Data listing:
━━━━━━━━━━
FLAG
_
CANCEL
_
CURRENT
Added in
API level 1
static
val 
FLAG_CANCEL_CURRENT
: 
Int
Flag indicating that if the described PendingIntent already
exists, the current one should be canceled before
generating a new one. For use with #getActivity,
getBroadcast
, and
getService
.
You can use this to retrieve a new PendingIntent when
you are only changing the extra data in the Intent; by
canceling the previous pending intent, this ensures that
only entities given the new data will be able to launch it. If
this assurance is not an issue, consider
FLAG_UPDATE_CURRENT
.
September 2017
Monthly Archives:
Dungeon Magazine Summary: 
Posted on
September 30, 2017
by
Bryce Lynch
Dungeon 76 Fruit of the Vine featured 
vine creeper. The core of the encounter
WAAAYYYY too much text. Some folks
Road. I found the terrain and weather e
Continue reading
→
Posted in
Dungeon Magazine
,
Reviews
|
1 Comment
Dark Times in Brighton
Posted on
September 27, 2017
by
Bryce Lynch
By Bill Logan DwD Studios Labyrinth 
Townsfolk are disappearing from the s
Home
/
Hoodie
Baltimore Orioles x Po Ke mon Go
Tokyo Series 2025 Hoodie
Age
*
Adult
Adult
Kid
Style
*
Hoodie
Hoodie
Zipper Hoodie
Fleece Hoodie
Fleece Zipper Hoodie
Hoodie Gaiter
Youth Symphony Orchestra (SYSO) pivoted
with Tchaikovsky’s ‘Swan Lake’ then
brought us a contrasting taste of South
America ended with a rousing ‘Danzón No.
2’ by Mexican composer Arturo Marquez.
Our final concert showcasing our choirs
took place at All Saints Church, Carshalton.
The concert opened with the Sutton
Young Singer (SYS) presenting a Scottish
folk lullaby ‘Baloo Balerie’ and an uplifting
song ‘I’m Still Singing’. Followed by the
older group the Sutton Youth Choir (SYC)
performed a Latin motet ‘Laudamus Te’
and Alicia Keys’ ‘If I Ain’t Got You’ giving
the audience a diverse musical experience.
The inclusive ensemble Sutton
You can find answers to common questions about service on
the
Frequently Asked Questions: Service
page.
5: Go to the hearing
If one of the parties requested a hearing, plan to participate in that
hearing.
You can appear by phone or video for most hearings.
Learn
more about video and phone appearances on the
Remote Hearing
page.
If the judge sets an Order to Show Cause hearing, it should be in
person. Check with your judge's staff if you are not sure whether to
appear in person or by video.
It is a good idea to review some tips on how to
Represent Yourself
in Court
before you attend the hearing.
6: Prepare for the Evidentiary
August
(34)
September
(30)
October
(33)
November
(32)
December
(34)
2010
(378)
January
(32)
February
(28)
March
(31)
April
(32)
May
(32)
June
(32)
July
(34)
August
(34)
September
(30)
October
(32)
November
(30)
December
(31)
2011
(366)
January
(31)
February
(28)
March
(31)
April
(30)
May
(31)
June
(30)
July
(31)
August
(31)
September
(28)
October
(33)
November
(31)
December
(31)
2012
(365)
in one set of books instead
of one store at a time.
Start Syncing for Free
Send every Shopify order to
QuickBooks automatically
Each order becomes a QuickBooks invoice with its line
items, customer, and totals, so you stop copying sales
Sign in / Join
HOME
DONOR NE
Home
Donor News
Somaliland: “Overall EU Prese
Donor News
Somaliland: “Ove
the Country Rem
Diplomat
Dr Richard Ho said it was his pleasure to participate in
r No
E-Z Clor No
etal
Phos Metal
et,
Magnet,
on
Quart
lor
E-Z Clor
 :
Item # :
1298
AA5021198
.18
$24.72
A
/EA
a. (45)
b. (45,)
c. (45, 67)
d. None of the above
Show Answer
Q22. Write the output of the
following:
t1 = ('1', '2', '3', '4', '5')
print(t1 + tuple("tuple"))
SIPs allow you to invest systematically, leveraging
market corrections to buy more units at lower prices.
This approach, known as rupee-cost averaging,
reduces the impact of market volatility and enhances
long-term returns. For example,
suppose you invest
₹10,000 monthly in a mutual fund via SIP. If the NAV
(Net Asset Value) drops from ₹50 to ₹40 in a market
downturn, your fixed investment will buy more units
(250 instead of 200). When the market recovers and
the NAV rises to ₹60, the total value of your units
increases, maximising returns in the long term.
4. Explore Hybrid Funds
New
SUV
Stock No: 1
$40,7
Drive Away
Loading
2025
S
━━━━━━━━━━
What you need to do: Could you restate every entry above word for word?

Result for this task:
FLAG
_
CANCEL
_
CURRENT
Added in
API level 1
static
val 
FLAG_CANCEL_CURRENT
: 
Int
Flag indicating that if the described PendingIntent already
exists, the current one should be canceled before
generating a new one. For use with #getActivity,
getBroadcast
, and
getService
.
You can use this to retrieve a new PendingIntent when
you are only changing the extra data in the Intent; by
canceling the previous pending intent, this ensures that
only entities given the new data will be able to launch it. If
this assurance is not an issue, consider
FLAG_UPDATE_CURRENT
.
September 2017
Monthly Archives:
Dungeon Magazine Summary: 
Posted on
September 30, 2017
by
Bryce Lynch
Dungeon 76 Fruit of the Vine featured 
vine creeper. The core of the encounter
WAAAYYYY too much text. Some folks
Road. I found the terrain and weather e
Continue reading
→
Posted in
Dungeon Magazine
,
Reviews
|
1 Comment
Dark Times in Brighton
Posted on
September 27, 2017
by
Bryce Lynch
By Bill Logan DwD Studios Labyrinth 
Townsfolk are disappearing from the s
Home
/
Hoodie
Baltimore Orioles x Po Ke mon Go
Tokyo Series 2025 Hoodie
Age
*
Adult
Adult
Kid
Style
*
Hoodie
Hoodie
Zipper Hoodie
Fleece Hoodie
Fleece Zipper Hoodie
Hoodie Gaiter
Youth Symphony Orchestra (SYSO) pivoted
with Tchaikovsky’s ‘Swan Lake’ then
brought us a contrasting taste of South
America ended with a rousing ‘Danzón No.
2’ by Mexican composer Arturo Marquez.
Our final concert showcasing our choirs
took place at All Saints Church, Carshalton.
The concert opened with the Sutton
Young Singer (SYS) presenting a Scottish
folk lullaby ‘Baloo Balerie’ and an uplifting
song ‘I’m Still Singing’. Followed by the
older group the Sutton Youth Choir (SYC)
performed a Latin motet ‘Laudamus Te’
and Alicia Keys’ ‘If I Ain’t Got You’ giving
the audience a diverse musical experience.
The inclusive ensemble Sutton
You can find answers to common questions about service on
the
Frequently Asked Questions: Service
page.
5: Go to the hearing
If one of the parties requested a hearing, plan to participate in that
hearing.
You can appear by phone or video for most hearings.
Learn
more about video and phone appearances on the
Remote Hearing
page.
If the judge sets an Order to Show Cause hearing, it should be in
person. Check with your judge's staff if you are not sure whether to
appear in person or by video.
It is a good idea to review some tips on how to
Represent Yourself
in Court
before you attend the hearing.
6: Prepare for the Evidentiary
August
(34)
September
(30)
October
(33)
November
(32)
December
(34)
2010
(378)
January
(32)
February
(28)
March
(31)
April
(32)
May
(32)
June
(32)
July
(34)
August
(34)
September
(30)
October
(32)
November
(30)
December
(31)
2011
(366)
January
(31)
February
(28)
March
(31)
April
(30)
May
(31)
June
(30)
July
(31)
August
(31)
September
(28)
October
(33)
November
(31)
December
(31)
2012
(365)
in one set of books instead
of one store at a time.
Start Syncing for Free
Send every Shopify order to
QuickBooks automatically
Each order becomes a QuickBooks invoice with its line
items, customer, and totals, so you stop copying sales
Sign in / Join
HOME
DONOR NE
Home
Donor News
Somaliland: “Overall EU Prese
Donor News
Somaliland: “Ove
the Country Rem
Diplomat
Dr Richard Ho said it was his pleasure to participate in
r No
E-Z Clor No
etal
Phos Metal
et,
Magnet,
on
Quart
lor
E-Z Clor
 :
Item # :
1298
AA5021198
.18
$24.72
A
/EA
a. (45)
b. (45,)
c. (45, 67)
d. None of the above
Show Answer
Q22. Write the output of the
following:
t1 = ('1', '2', '3', '4', '5')
print(t1 + tuple("tuple"))
SIPs allow you to invest systematically, leveraging
market corrections to buy more units at lower prices.
This approach, known as rupee-cost averaging,
reduces the impact of market volatility and enhances
long-term returns. For example,
suppose you invest
₹10,000 monthly in a mutual fund via SIP. If the NAV
(Net Asset Value) drops from ₹50 to ₹40 in a market
downturn, your fixed investment will buy more units
(250 instead of 200). When the market recovers and
the NAV rises to ₹60, the total value of your units
increases, maximising returns in the long term.
4. Explore Hybrid Funds
New
SUV
Stock No: 1
$40,7
Drive Away
Loading
2025
S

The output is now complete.